In 1960s communist Poland, a young orphan-raised novitiate nun named Anna (Agata Trzebuchowska) is asked by her convent to visit her only living relative before she chooses to take her vows. Anna meets Wanda (Agata Kulesza), an aunt who matches Anna’s silent asceticism with sharp wit, detached confidence and brooding remorse. Wanda reveals to Anna that her birth name is actually Ida, and she is of Jewish heritage. Wanda and Anna/Ida then embark on a somber road trip into their shared family past, where they discover repressed truths about the tragic deaths of Anna/Ida’s parents. This journey affects them differently: As Wanda revisits the unconscionable injustice of losing her sister and brother-in-law, Anna/Ida encounters a distressing history completely alien to her.
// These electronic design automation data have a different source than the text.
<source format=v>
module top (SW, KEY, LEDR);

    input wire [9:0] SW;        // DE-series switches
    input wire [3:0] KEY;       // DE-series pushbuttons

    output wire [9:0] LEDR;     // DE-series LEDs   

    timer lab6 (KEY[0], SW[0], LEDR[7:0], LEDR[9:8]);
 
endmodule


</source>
This is an existential journey for our protagonist, not only marking a sudden foray into the role of two forgotten souls in Poland’s tragic war-era history, but also Anna’s reckoning with the specter of “Ida.” Through her journey with Wanda, Anna/Ida is given a vision of a life she can choose if she doesn’t say her vows, a life of youth and leisure represented by the protagonist’s handsome, jazz-playing love interest. (A brutal winter in an eastern European communist nation seems no match for young love). Ida is much less a mystery about the past than it is a mystery about the future: will Ida leave the convent for good, or will she continue living as Anna? Would an embrace of her family history doom her to a life forever broken by past tragedy as exemplified by Wanda; or, if Anna chooses to take her vows, could she ever again be the woman she was before this journey?
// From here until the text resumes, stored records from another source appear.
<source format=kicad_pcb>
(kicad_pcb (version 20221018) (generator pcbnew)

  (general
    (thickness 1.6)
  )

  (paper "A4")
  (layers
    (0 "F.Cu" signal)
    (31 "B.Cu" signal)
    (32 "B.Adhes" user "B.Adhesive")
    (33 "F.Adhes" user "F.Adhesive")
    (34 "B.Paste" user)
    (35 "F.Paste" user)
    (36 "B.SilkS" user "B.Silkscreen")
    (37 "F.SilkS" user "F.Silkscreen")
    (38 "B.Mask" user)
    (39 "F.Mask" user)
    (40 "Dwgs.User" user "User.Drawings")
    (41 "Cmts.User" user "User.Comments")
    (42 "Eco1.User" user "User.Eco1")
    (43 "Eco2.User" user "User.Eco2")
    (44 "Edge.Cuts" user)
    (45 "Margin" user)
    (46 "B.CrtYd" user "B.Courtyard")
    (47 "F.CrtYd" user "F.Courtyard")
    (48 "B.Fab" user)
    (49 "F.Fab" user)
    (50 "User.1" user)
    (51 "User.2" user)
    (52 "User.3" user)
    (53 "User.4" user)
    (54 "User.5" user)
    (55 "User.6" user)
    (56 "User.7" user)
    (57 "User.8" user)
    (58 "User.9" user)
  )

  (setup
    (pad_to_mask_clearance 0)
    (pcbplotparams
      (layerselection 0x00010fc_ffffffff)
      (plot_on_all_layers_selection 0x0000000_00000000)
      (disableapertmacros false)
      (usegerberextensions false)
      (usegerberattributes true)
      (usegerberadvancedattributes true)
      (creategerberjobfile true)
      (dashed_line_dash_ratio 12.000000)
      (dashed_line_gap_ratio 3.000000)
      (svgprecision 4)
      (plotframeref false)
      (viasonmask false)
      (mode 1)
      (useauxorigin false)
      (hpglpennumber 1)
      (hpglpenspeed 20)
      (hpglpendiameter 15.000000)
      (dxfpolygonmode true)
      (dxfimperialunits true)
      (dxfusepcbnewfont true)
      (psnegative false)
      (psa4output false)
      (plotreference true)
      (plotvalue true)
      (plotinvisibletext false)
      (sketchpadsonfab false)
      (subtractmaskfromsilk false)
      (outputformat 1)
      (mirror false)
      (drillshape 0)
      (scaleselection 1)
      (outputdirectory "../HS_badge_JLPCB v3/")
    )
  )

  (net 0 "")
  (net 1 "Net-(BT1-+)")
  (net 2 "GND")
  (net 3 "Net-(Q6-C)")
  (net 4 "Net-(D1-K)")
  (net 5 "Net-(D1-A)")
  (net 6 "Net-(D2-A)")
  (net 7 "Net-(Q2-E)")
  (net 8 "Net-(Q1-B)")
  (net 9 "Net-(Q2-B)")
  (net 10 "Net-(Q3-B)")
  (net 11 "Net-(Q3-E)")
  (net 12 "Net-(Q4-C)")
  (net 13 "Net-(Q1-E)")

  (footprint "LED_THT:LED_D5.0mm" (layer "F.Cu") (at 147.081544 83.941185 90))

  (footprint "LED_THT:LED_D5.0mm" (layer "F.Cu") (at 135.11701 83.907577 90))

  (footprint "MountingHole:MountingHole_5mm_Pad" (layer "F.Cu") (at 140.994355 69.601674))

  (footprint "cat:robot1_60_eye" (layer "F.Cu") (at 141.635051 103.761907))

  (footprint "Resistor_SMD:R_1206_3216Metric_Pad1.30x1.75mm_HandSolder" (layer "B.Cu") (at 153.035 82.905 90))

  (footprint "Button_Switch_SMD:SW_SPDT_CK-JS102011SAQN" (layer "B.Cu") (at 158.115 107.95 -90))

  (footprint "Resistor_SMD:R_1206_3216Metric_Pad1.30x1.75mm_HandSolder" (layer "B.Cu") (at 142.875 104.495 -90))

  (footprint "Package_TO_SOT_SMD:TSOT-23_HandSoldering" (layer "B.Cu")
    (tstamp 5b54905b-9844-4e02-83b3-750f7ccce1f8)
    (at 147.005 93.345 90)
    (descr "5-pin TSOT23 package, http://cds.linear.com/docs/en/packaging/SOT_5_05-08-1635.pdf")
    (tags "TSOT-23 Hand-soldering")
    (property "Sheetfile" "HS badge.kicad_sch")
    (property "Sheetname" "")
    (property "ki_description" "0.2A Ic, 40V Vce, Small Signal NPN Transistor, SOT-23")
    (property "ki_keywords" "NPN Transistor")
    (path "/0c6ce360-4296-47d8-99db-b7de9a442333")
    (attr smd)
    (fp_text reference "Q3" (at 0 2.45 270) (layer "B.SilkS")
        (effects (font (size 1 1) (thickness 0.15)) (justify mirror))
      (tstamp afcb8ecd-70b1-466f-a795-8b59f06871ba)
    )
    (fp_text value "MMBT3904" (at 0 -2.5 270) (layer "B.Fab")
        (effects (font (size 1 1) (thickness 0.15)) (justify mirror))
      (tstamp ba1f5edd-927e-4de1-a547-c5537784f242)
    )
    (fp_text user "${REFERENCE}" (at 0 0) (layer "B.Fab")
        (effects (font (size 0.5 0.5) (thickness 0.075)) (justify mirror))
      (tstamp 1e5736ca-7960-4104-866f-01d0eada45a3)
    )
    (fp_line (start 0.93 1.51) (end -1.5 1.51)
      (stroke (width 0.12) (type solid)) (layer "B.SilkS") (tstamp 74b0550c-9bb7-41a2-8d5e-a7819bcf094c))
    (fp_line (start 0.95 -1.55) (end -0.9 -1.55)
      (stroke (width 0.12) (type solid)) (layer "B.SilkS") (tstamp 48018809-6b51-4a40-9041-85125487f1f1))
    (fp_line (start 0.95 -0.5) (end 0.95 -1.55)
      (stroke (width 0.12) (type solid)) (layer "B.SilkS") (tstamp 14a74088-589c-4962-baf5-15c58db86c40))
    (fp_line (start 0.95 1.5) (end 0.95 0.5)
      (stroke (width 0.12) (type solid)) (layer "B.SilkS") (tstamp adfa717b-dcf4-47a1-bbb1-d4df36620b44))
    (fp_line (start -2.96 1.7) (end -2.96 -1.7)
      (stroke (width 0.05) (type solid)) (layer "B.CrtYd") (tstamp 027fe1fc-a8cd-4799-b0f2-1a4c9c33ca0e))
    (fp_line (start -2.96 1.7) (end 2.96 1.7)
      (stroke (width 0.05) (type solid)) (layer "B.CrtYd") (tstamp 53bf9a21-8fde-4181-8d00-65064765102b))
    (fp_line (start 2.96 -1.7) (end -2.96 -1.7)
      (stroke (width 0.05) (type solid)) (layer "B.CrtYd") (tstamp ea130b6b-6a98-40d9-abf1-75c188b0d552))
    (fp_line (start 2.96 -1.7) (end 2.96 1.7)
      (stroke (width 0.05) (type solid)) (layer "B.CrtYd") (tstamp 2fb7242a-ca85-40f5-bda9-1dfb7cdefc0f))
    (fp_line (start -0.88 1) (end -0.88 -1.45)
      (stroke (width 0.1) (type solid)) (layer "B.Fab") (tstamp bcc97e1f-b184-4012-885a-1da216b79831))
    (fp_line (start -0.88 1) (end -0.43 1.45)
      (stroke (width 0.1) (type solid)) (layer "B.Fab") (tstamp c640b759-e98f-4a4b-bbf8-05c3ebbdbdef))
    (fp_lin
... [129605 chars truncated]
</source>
Ida is deceivingly economic in its structure. Its narrative has a clear journey, if not a predictable destination. But within that structure is a story about some incredibly daunting choices one woman has to make in a short amount of time. It’s a film less about Polish history, and more about the person Anna chooses herself to be in the wake of that history. As such, the film rests on Trzebuchowska’s reserved performance: her curious eyes and reluctant gestures speak volumes about a woman who is growing up more quickly than she’s ever had to before, yet she refuses to give away what she’s thinking and betray vulnerability.

Ryszard Lenczewski and Lukasz Zal’s cinematography is simply remarkable and places Ida in the running for the most stunningly photographed and visually composed film this year. Pawlikowski, Lenczewski, and Zal clearly enjoy exploring what placing characters in the bottom half (or third) of the frame can do to a viewer’s relationship to the overall space of the scene. In Ida’s square near-Academy ratio, this is not a jarring choice of style (despite the fact that it requires subtitles to sometimes move to the middle or top of the frame), but one that allows for a masterfully geometric organization of objects and textures that make up the image. Each and every shot is an image to behold, with its own unique texture and sense of spatial arrangement.
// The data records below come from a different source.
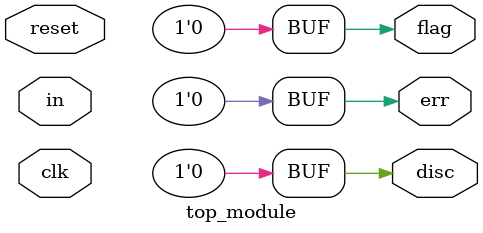
<source format=sv>
module top_module (
    input clk,
    input reset,
    input in,
    output reg disc,
    output reg flag,
    output reg err);

    reg [2:0] state;
    reg [2:0] next_state;
    reg [5:0] count;

    parameter S0 = 3'b000;
    parameter S1 = 3'b001;
    parameter S2 = 3'b010;
    parameter S3 = 3'b011;
    parameter S4 = 3'b100;

    always @(posedge clk or posedge reset) begin
        if (reset) begin
            state <= S0;
            count <= 0;
        end
        else begin
            state <= next_state;
            count <= count + 1;
        end
    end

    always @(state, in, count) begin
        case (state)
            S0: begin
                disc = 0;
                flag = 0;
                err = 0;
                if (in) begin
                    next_state = S1;
                    count <= 1;
                end
                else begin
                    next_state = S0;
                    count <= 0;
                end
            end
            S1: begin
                disc = 0;
                flag = 0;
                err = 0;
                if (in) begin
                    next_state = S1;
                    count <= count + 1;
                end
                else begin
                    next_state = S2;
                    count <= 0;
                end
            end
            S2: begin
                disc = 0;
                flag = 0;
                err = 0;
                if (in) begin
                    next_state = S1;
                    count <= count + 1;
                end
                else if (count >= 5) begin
                    next_state = S3;
                    count <= 0;
                end
                else begin
                    next_state = S0;
                    count <= 0;
                end
            end
            S3: begin
                disc = 0;
                flag = 0;
                err = 0;
                if (in) begin
                    next_state = S4;
                    count <= 0;
                end
                else begin
                    next_state = S0;
                    count <= 0;
                end
            end
            S4: begin
                disc = 0;
                flag = 0;
                err = 0;
                if (in) begin
                    next_state = S1;
                    count <= 1;
                end
                else begin
                    next_state = S3;
                    count <= 0;
                end
            end
            default: begin
                disc = 0;
                flag = 0;
                err = 0;
                next_state = S0;
                count <= 0;
            end
        endcase
    end
endmodule

</source>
In fact, the cinematography is so perfect that I often found myself admiring its use of composition irrespective of the given scene and overall momentum of the film. Each shot can be studied like a photograph, and despite the film’s occasional long take, the transition to another shot (much less another scene) can, surprisingly, interrupt the serenity of the previous image. It’s a strange problem that I’ve never encountered before: an otherwise thoughtful film’s style working in conflict with its content. Ida expects its audience to see Anna’s journey as a means of understanding the weight she endures in her interior life, in which she must make a decision that heretofore defines her existence. Yet the admiration that the film’s masterful style evokes can obscure the contemplation that its deliberately paced narrative requires.

Similar to the protagonist’s central conflict, within Ida lies two films: a film whose style generates awe, and a film whose narrative requires patient meditation. Unfortunately, neither of those two films ever quite merge into one.

The Upside: A straightforward story burdened with layers of complex implications for its protagonist; brilliant, first-rate cinematography; a great lead performance.

The Downside: Some of the film’s strong suits actually conflict with one another.

On the Side: Ida is the first of the Polish-born director’s feature narrative films to take place in his homeland.